### WHAT TO WORK ON
Give back the line below containing "right shoulder: (368, 452)" and every later line, exactly.

((

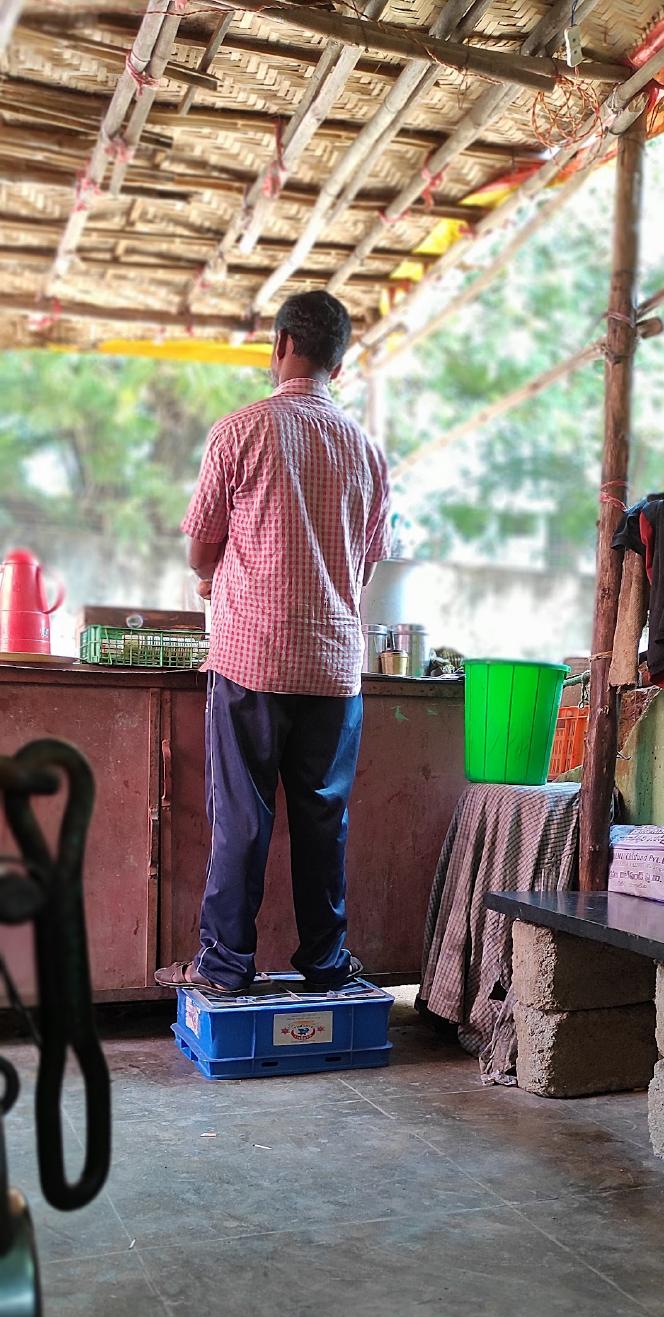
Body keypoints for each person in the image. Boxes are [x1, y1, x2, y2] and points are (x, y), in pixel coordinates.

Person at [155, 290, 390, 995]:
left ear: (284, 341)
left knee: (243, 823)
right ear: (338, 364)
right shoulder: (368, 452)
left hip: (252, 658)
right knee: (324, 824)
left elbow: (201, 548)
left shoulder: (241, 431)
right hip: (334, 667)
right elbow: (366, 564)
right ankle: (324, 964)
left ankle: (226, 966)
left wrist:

))

### OUTPUT FOR THIS TASK
right shoulder: (368, 452)
left hip: (252, 658)
right knee: (324, 824)
left elbow: (201, 548)
left shoulder: (241, 431)
right hip: (334, 667)
right elbow: (366, 564)
right ankle: (324, 964)
left ankle: (226, 966)
left wrist:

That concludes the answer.